Pour la conjugaison des justices sociale et écologique, on n’en est qu’au début. Certes les inondations, les incendies, la fonte des glaciers, entre autres, nous rappellent à la réalité de l'anthropocène, et traduit un nouveau sens des responsabilités collectives. Mais cet anthropocène doit aussi fonder de nouveaux rapports sociaux, et là, on a du chemin à faire. Laissez-moi reprendre les paroles de réaction au discours du Président de la République d’Aurélien Barrau, auteur de l’appel des 200 personnalités en septembre dernier
« il n’est sans doute pas possible de faire face au drame actuel en tentant désespérément de sauvegarder un système mortifère et agonisant.

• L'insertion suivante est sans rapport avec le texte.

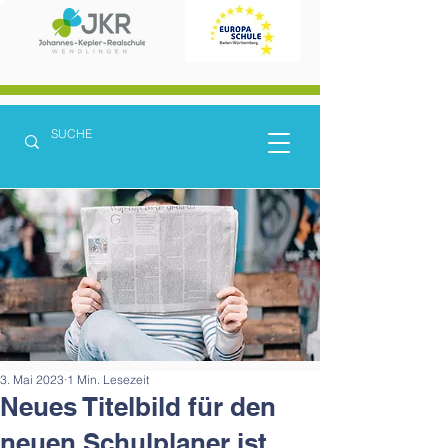
3. Mai 2023
1 Min. Lesezeit
Neues Titelbild für den
neuen Schulplaner ist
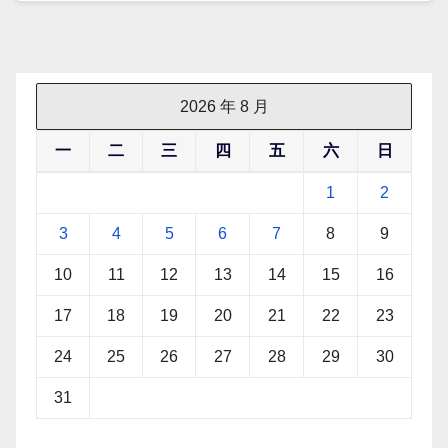
2026 年 8 月
一
二
三
四
五
六
日
1
2
3
4
5
6
7
8
9
10
11
12
13
14
15
16
17
18
19
20
21
22
23
24
25
26
27
28
29
30
31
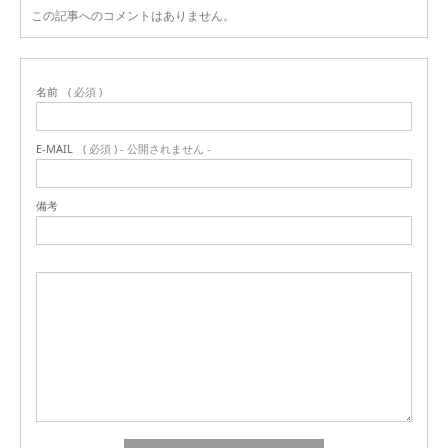
この記事へのコメントはありません。
名前
( 必須 )
E-MAIL
( 必須 ) - 公開されません -
備考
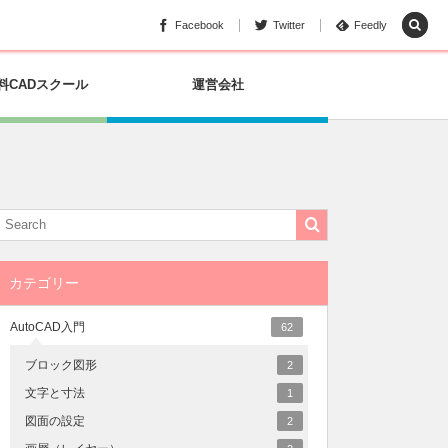
Facebook
Twitter
Feedly
料CADスクール
運営会社
カテゴリー
AutoCAD入門
62
ブロック図形
2
文字と寸法
1
図面の設定
2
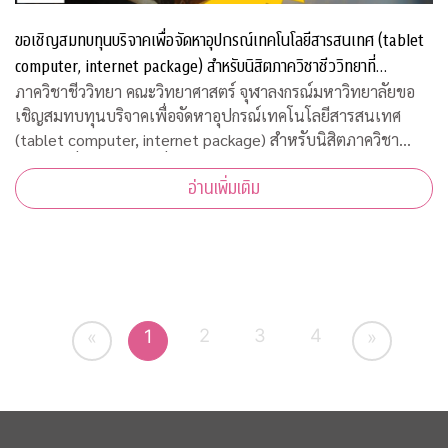
ขอเชิญสมทบทุนบริจาคเพื่อจัดหาอุปกรณ์เทคโนโลยีสารสนเทศ (tablet
computer, internet package) สำหรับนิสิตภาควิชาชีววิทยาที่
ขาดแคลน
ภาควิชาชีววิทยา คณะวิทยาศาสตร์ จุฬาลงกรณ์มหาวิทยาลัยขอ
เชิญสมทบทุนบริจาคเพื่อจัดหาอุปกรณ์เทคโนโลยีสารสนเทศ
(tablet computer, internet package) สำหรับนิสิตภาควิชา
ชีววิทยาที่ขาดแคลน เพื่อใช้เรียนออนไลน์ในวิถีปรกติใหม่ บริจาค
อ่านเพิ่มเติม
เข้ากองทุน "
2
3
4
1
«
»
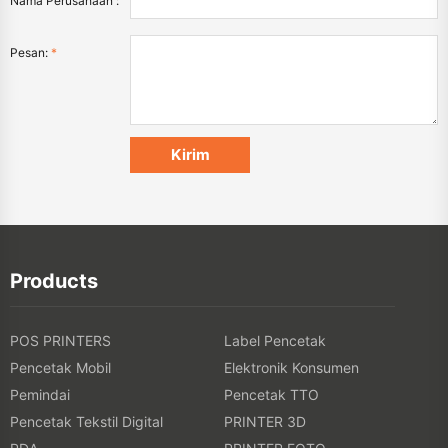
Nama Perusahaan :
Pesan:
*
Products
POS PRINTERS
Label Pencetak
Pencetak Mobil
Elektronik Konsumen
Pemindai
Pencetak TTO
Pencetak Tekstil Digital
PRINTER 3D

Il faudra aller plus loin. (…) Le seul espoir face à la catastrophe en cours, c’est que, finalement, forcés d’inventer un autre rapport à la nature, du dedans, nous soyons aussi contraints d’inventer un autre rapport à nos semblables. Peut-être la nécessité écologique sera-t-elle finalement le salut social. »
L’espoir, avant la COP24, se trouve du côté des acteurs non-étatiques, il faut mentionner le premier rapport annuel de l' «
Observatoire mondial de l'action climatique non-étatique » de l'association Climate Chance, et bien sûr les expériences concrètes présentées dans ce numéro 192 d'Infos 21 par les adhérents. Mais il faudra aussi s’adapter ; c’est notre conviction. Dans le cadre des priorités de sa feuille de route 2017-2020, le Comité 21 a lancé en septembre dernier, avec le soutien du Ministère des Affaires Etrangères, de l'ADEME, de la CDC, d’EDF, de Veolia, d’Engie, et de Suez, un
programme dédié à l’adaptation aux changements climatiques, arguant que la transformation des activités et des territoires sont des enjeux essentiels en regard des conséquences du changement climatique : recherche scientifique, appui-conseil aux adhérents, rencontres-débats, décryptage des enjeux internationaux... Dans ce cadre, une session de terrain se tient le 19 décembre à l'occasion du 2
ème Colloque national Sciences et Sociétés, co-organisé par les GREC-PACA, CNFCG, GICC, à Marseille sur le thème « Adaptation et territoires ».
Á la veille de la COP24, et pendant la
COP14 de la Convention sur la diversité biologique (Sharm El-Sheikh, en Égypte, 17-29 Novembre 2018), le Comité 21 a réuni dans une rencontre-débat le 5 novembre dernier les deux Ambassadeurs français en charge, Brigitte Collet pour le climat, (qui nous fait le plaisir de répondre à nos « 3 questions…) et Xavier Sticker pour la biodiversité, Car, encore une fois, il ne faudrait pas que l’actualité énergétique occulte le silence des oiseaux…
Alors, rendez-vous pour les conclusions de la COP14, et pour la COP24, où le Brésil sera beaucoup observé, avant que ne le soit, pour la COP25, la nouvelle Commission européenne.